─── Input records

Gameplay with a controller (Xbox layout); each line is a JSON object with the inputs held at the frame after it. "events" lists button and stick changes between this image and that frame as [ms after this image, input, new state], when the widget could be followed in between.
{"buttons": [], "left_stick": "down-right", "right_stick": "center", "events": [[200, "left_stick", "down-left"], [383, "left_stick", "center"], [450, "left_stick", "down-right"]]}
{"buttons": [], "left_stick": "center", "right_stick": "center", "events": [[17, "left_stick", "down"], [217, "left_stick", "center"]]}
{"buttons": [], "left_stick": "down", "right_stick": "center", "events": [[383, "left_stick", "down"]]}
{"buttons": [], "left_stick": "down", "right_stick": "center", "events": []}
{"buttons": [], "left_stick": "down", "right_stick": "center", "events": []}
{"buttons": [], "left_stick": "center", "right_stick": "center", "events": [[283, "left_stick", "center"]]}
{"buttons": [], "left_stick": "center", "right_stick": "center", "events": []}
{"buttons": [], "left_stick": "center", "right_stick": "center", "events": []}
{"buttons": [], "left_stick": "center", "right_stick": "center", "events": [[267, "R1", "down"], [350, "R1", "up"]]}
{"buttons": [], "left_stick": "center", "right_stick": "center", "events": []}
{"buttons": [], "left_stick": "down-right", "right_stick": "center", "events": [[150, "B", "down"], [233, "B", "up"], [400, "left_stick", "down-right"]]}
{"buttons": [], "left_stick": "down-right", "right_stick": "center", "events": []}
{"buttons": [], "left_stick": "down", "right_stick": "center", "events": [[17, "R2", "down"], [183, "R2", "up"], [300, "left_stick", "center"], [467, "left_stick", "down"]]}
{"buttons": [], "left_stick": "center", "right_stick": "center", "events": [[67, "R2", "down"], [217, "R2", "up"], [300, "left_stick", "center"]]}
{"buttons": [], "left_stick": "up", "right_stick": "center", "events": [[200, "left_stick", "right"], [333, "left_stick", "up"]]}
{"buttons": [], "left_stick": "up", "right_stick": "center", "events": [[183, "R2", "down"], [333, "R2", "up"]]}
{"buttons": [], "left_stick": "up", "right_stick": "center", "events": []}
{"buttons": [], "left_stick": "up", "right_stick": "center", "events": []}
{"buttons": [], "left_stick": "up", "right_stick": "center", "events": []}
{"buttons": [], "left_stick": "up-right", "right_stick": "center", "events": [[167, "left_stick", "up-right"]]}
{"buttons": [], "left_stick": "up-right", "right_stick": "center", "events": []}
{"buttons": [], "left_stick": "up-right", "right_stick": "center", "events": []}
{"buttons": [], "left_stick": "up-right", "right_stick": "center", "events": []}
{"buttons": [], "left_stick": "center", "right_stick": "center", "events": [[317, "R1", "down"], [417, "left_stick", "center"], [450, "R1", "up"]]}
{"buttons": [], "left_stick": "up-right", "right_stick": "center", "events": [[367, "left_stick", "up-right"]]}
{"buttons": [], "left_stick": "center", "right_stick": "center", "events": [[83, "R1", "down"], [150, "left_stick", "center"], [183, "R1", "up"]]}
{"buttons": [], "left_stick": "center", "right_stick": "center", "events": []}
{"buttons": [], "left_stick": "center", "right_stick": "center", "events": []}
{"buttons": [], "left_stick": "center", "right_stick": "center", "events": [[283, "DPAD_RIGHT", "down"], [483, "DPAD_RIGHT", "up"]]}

──────

An exact reproduction of all the records is required.

**Response to this task:**
Gameplay with a controller (Xbox layout); each line is a JSON object with the inputs held at the frame after it. "events" lists button and stick changes between this image and that frame as [ms after this image, input, new state], when the widget could be followed in between.
{"buttons": [], "left_stick": "down-right", "right_stick": "center", "events": [[200, "left_stick", "down-left"], [383, "left_stick", "center"], [450, "left_stick", "down-right"]]}
{"buttons": [], "left_stick": "center", "right_stick": "center", "events": [[17, "left_stick", "down"], [217, "left_stick", "center"]]}
{"buttons": [], "left_stick": "down", "right_stick": "center", "events": [[383, "left_stick", "down"]]}
{"buttons": [], "left_stick": "down", "right_stick": "center", "events": []}
{"buttons": [], "left_stick": "down", "right_stick": "center", "events": []}
{"buttons": [], "left_stick": "center", "right_stick": "center", "events": [[283, "left_stick", "center"]]}
{"buttons": [], "left_stick": "center", "right_stick": "center", "events": []}
{"buttons": [], "left_stick": "center", "right_stick": "center", "events": []}
{"buttons": [], "left_stick": "center", "right_stick": "center", "events": [[267, "R1", "down"], [350, "R1", "up"]]}
{"buttons": [], "left_stick": "center", "right_stick": "center", "events": []}
{"buttons": [], "left_stick": "down-right", "right_stick": "center", "events": [[150, "B", "down"], [233, "B", "up"], [400, "left_stick", "down-right"]]}
{"buttons": [], "left_stick": "down-right", "right_stick": "center", "events": []}
{"buttons": [], "left_stick": "down", "right_stick": "center", "events": [[17, "R2", "down"], [183, "R2", "up"], [300, "left_stick", "center"], [467, "left_stick", "down"]]}
{"buttons": [], "left_stick": "center", "right_stick": "center", "events": [[67, "R2", "down"], [217, "R2", "up"], [300, "left_stick", "center"]]}
{"buttons": [], "left_stick": "up", "right_stick": "center", "events": [[200, "left_stick", "right"], [333, "left_stick", "up"]]}
{"buttons": [], "left_stick": "up", "right_stick": "center", "events": [[183, "R2", "down"], [333, "R2", "up"]]}
{"buttons": [], "left_stick": "up", "right_stick": "center", "events": []}
{"buttons": [], "left_stick": "up", "right_stick": "center", "events": []}
{"buttons": [], "left_stick": "up", "right_stick": "center", "events": []}
{"buttons": [], "left_stick": "up-right", "right_stick": "center", "events": [[167, "left_stick", "up-right"]]}
{"buttons": [], "left_stick": "up-right", "right_stick": "center", "events": []}
{"buttons": [], "left_stick": "up-right", "right_stick": "center", "events": []}
{"buttons": [], "left_stick": "up-right", "right_stick": "center", "events": []}
{"buttons": [], "left_stick": "center", "right_stick": "center", "events": [[317, "R1", "down"], [417, "left_stick", "center"], [450, "R1", "up"]]}
{"buttons": [], "left_stick": "up-right", "right_stick": "center", "events": [[367, "left_stick", "up-right"]]}
{"buttons": [], "left_stick": "center", "right_stick": "center", "events": [[83, "R1", "down"], [150, "left_stick", "center"], [183, "R1", "up"]]}
{"buttons": [], "left_stick": "center", "right_stick": "center", "events": []}
{"buttons": [], "left_stick": "center", "right_stick": "center", "events": []}
{"buttons": [], "left_stick": "center", "right_stick": "center", "events": [[283, "DPAD_RIGHT", "down"], [483, "DPAD_RIGHT", "up"]]}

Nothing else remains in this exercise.